Earlier in March, the FDA issued a separate safety alert after E. coli-tainted stool from the non-profit stool bank OpenBiome made six patients sick, four of whom were hospitalized. Two other FMT recipients whose transplants comprised OpenBiome’s product also died. Last summer, the death of an immuno-compromised elderly patient in an FMT trial at the Massachusetts General Hospital — due to a stool donation that contained a rare type of E. coli bacteria — sent shivers across the field.

“These safety alerts point to the fact that donor screening is…necessary but insufficient to minimize the infection risk for donor-derived microbiome, and fecal transplant products,” said Eric Shaff, CEO of Seres Therapeutics, in an interview.
A few years ago, the spectacular failure of Seres Therapeutics’ seminal Phase II trial testing its “crapsule” — donor-derived processed fecal material encapsulated in a pill — derailed the emerging field.
Now, as Seres awaits the results of a key study, the company was keen to point out in a statement that its manufacturing process involves multiple layers of testing of samples, including the use of ethanol, beyond the initial screening of fecal matter.
What these FDA alerts show is that with FMT, there will always be an issue that must be chased, said Seres’ chief technology officer John Aunins in an interview.

“You didn’t test previous agents, or you use the test that wasn’t sensitive enough or a pathogen emerges and you don’t have a test for it.
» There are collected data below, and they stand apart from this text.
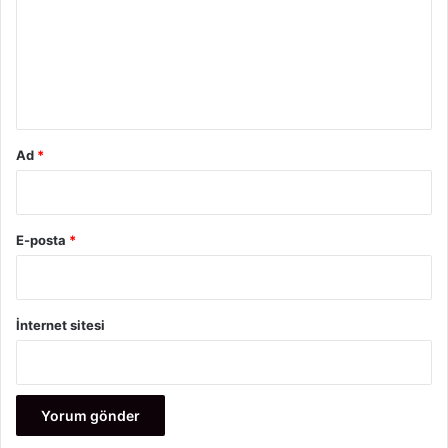
u
m
*
Ad
*
E-posta
*
İnternet sitesi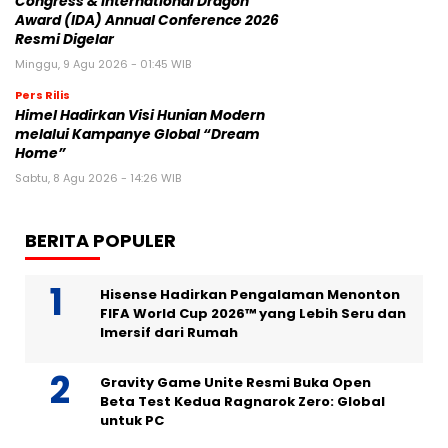
Congress & International Dragon
Award (IDA) Annual Conference 2026
Resmi Digelar
Minggu, 9 Agu 2026 - 01:45 WIB
Pers Rilis
Himel Hadirkan Visi Hunian Modern
melalui Kampanye Global “Dream
Home”
Sabtu, 8 Agu 2026 - 14:26 WIB
BERITA POPULER
Hisense Hadirkan Pengalaman Menonton
FIFA World Cup 2026™ yang Lebih Seru dan
Imersif dari Rumah
Gravity Game Unite Resmi Buka Open
Beta Test Kedua Ragnarok Zero: Global
untuk PC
So it’s, it’s just an inherent situation with that kind of a product.”
Seres’ analysis suggests that in the case of C. diff, for instance, the most benefit can be derived from bacterial spores, and Seres’ manufacturing apparatus isolates these spores from donor stool.
To be sure, experts acknowledge that in the gut, it has still not really been established what it means to be healthy. The interaction between the microbes and the host happens in many different dimensions, on an anatomical level as well as in terms of metabolites and immunology — making the determination rather complex.